• **Extrait du texte**
Il y a un an, le casino de Campione d'Italia a repris ses activités après une longue fermeture forcée. Un coup d'œil dans l'enclave italienne au bord du lac de Lugano, où beaucoup regrettent les liens d'autrefois avec la Suisse.
Les carabiniers se tiennent sur la route d'accès à Campione, juste à côté de l'arc de porte caractéristique. La présence de ces représentants de l'ordre ne laisse aucun doute sur le fait que la Suisse s'arrête ici. Mais plus important encore : depuis le 1er janvier 2020, Campione d'Italia, la petite enclave italienne au bord du lac de Lugano, ne fait plus partie de l'union douanière suisse, mais du territoire douanier de l'Union européenne.
Certes, on continue à payer en francs, mais le bureau de poste n'est plus helvétique, c'est une filiale de la Posta italiana. Le code postal suisse 6911 pour Campione a disparu. Les plaques d'immatriculation des voitures passent successivement de numéros tessinois à des numéros italiens. Et il en sera de même pour les numéros de téléphone. "Tout est devenu plus compliqué - une lettre de Lugano à Campione est par exemple acheminée via Côme", peste un retraité qui se promène l'après-midi sur les rives ensoleillées du lac de Campione et qui a tenu pendant des décennies une pizzeria dans le village.
Au moins, la maison de jeu a rouvert ses portes - et ce depuis exactement un an et trois ans et demi de fermeture. Pendant des décennies, Campione a été synonyme de jeux de hasard, le casino était considéré comme la plus grande maison de jeu d'Europe après sa réouverture dans le nouveau bâtiment en 2007. Avec ses 13 étages, le bâtiment signé par l'architecte Mario Botta est devenu l'emblème controversé de la localité.
L'ambiance était à zéro
La faillite et la fermeture forcée de la maison de jeu le 27 juillet 2018 ont plongé la commune dans la dépression. Non seulement près de 500 emplois ont été perdus d'un coup, mais la commune, en tant que propriétaire, s'est retrouvée en faillite, faute de revenus issus de l'exploitation des jeux. Sans casino, le village perdait son âme. Le jardin d'enfants a fermé, tout comme l'office du tourisme et les magasins. L'ambiance dans le village était au point mort.
Depuis la réouverture du casino, la situation s'améliore. Toutefois, l'administration communale a fortement réduit ses effectifs : sur plus de 100 employés, seuls 15 sont restés. "Mais lentement, lentement, nous nous remettons sur pied", déclare une femme devant une blanchisserie. En revanche, le son de cloche est carrément enthousiaste dans la maison de jeu. Dans une salle de réunion de l'étage de la direction, nous rencontrons le délégué du conseil d'administration de la société d'exploitation Casinò Campione, Marco Ambrosini. "Nous sommes même légèrement au-dessus du business plan", dit-il en rayonnant. La réduction des dettes convenue avec l'office des faillites de Côme avance comme prévu.

• **Extraits des données**
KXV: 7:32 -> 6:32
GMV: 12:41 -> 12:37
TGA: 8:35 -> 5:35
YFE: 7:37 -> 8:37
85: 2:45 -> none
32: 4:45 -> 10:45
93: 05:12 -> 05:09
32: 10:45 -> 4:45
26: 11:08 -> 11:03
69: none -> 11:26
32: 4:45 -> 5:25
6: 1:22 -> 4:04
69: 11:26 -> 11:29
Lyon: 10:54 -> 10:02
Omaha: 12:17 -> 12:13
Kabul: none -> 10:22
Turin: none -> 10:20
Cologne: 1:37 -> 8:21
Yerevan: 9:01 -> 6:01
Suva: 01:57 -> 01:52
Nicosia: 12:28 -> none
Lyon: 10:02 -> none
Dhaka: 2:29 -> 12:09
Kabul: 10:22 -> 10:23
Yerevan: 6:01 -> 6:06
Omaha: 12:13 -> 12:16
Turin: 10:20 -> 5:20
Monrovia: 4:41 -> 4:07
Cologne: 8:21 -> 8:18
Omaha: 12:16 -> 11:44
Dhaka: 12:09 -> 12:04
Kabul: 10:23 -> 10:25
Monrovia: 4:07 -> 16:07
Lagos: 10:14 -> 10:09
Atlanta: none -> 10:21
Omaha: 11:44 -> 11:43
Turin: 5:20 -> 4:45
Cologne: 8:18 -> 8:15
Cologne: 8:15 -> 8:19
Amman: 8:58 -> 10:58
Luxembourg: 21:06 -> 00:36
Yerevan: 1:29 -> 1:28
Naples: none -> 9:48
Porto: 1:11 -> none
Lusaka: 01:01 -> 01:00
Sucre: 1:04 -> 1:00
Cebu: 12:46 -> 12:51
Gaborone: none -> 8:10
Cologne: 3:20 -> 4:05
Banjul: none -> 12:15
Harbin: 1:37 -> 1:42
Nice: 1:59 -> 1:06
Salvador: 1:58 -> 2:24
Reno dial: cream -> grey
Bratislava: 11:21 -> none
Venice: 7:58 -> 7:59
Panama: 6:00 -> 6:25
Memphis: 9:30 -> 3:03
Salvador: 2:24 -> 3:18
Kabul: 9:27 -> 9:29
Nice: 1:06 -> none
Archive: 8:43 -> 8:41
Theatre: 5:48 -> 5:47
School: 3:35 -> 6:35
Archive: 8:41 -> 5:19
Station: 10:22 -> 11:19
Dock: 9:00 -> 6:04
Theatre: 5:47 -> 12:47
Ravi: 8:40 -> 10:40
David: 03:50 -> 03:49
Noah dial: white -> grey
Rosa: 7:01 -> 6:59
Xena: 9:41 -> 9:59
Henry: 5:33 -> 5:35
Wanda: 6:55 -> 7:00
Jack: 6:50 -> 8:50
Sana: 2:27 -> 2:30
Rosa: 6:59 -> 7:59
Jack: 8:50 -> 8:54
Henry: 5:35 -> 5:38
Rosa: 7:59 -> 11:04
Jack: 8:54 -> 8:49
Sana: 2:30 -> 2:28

• **Les consignes**
**A.** D'après l'article sur Campione d'Italia, répondez brièvement :
(i) Depuis quelle date Campione d'Italia fait-elle partie du territoire douanier de l'Union européenne ?
(ii) Combien d'étages compte le bâtiment du casino ?
(iii) Combien d'employés l'administration communale a-t-elle gardés ?
**B.** Écrivez la suite de l'article sur Campione d'Italia, juste après sa dernière phrase.

• **Réponses détaillées**
**A.**
(i) Depuis le 1er janvier 2020.
(ii) 13 étages.
(iii) 15, sur plus de 100.

**B.**
En chiffres concrets, cela signifie que le produit brut des jeux visé de 40 millions d'euros a été dépassé au cours de la première année d'exploitation. "Nous sommes 12 pour cent au-dessus de l'objectif et le mois de janvier a été encore meilleur", souligne Ambrosini. "Et nous n'avons pas le droit de faire de la publicité", ajoute la responsable marketing Alessandra Bernasconi. Car la législation italienne l'interdit.
De 500 à 174 employés
Dans le même temps, la maison de jeu a radicalement réduit ses dépenses. Autrefois, près de 500 personnes y étaient actives. Le Casinò compte désormais 174 employés, les salaires ont été réduits à une moyenne de 3600 euros par mois, soit environ la moitié de l'âge d'or. De nombreux services, comme le nettoyage et la gestion du restaurant, ont été externalisés. "Nous nous concentrons sur notre activité principale, l'exploitation du jeu", explique Ambrosini. Le fait que deux maisons de jeu se trouvent à proximité immédiate, à Lugano et à Mendrisio, ne dérange pas les responsables du casino de Campione. "Cela stimule globalement les affaires".
Or, il existe déjà certains projets d'extension. Deux étages sont actuellement utilisés pour les jeux, le troisième devrait être ouvert. Mais il est surtout prévu d'installer un restaurant dans le méga-bâtiment, qui sera également ouvert aux clients externes. En effet, depuis les terrasses, on jouit d'un magnifique panorama sur le lac de Lugano. La salle de spectacle au dernier étage devrait également être à nouveau utilisée plus souvent. Pour la première fois depuis des années, une fête y a été organisée à la Saint-Sylvestre.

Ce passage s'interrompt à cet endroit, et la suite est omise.